As profiling is a costly task, this enables a fine-grained approach to profiling and running tests by specifying different filters for each pipeline.
Number of thread to use when computing metrics for the profiler. For Snowflake users we recommend setting it to 1. There is a known issue with one of the dependency (`snowflake-connector-python`) affecting projects with certain environments.
This will set the duration a profiling job against a table should wait before interrupting its execution and moving on to profiling the next table. It is important to note that the profiler will wait for the hanging query to terminiate before killing the execution. If there is a risk for your profiling job to hang, it is important to also set a query/connection timeout on your database engine. The default value for the profiler timeout is 12-hours.

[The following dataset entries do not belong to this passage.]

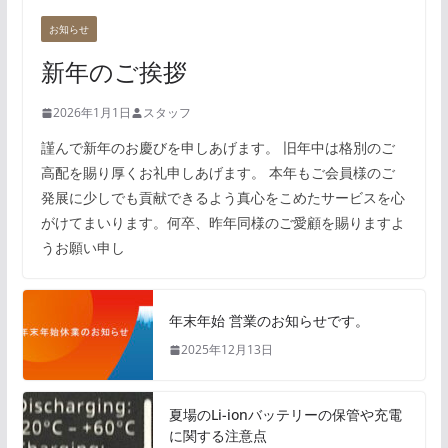
お知らせ
新年のご挨拶
2026年1月1日
スタッフ
謹んで新年のお慶びを申しあげます。 旧年中は格別のご
高配を賜り厚くお礼申しあげます。 本年もご会員様のご
発展に少しでも貢献できるよう真心をこめたサービスを心
がけてまいります。何卒、昨年同様のご愛顧を賜りますよ
うお願い申し
年末年始 営業のお知らせです。
2025年12月13日
夏場のLi-ionバッテリーの保管や充電
に関する注意点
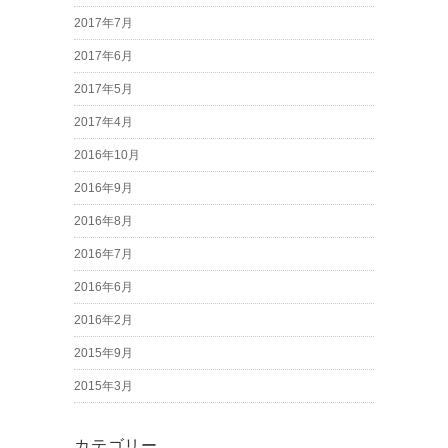
2017年7月
2017年6月
2017年5月
2017年4月
2016年10月
2016年9月
2016年8月
2016年7月
2016年6月
2016年2月
2015年9月
2015年3月
カテゴリー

After clicking Next, you will be redirected to the Scheduling form. This will be the same as the Metadata and Usage Ingestions. Select your desired schedule and click on Deploy to find the usage pipeline being added to the Service Ingestions.
### 4. Updating Profiler setting at the table level
Once you have created your profiler you can adjust some behavior at the table level by going to the table and clicking on the profiler tab
This setting allows user to exclude or include specific columns and metrics from the profiler.
**Enable Partition**
If your table includes a timestamp, date or datetime column type you can enable partitionning. If enabled, the profiler will fetch the last `<interval>``<interval unit>` of data to profile the table. Note that if "profile sample" is set, this configuration will be used against the partitioned data and not the whole table.
-`Column Name`: this is the name of the column that will be used as the partition field
-`Interval Type`:
-`TIME-UNIT`: a business logical timestamp/date/datetime (e.g. order date, sign up datetime, etc.)
-`INGESTION-TIME`: a process logical timestamp/date/datetime (i.e. when was my data ingested in my table)
-`Interval`: the interval value (e.g. `1`, `2`, etc.)
In the [connectors](/connectors) section we showcase how to run the metadata ingestion from a JSON file using the Airflow SDK or the CLI via metadata ingest. Running a profiler workflow is also possible using a JSON configuration file.
This is a good option if you which to execute your workflow via the Airflow SDK or using the CLI; if you use the CLI a profile workflow can be triggered with the command `metadata profile -c FILENAME.yaml`. The `serviceConnection` config will be specific to your connector (you can find more information in the [connectors](/connectors) section), though the sourceConfig for the profiler will be similar across all connectors.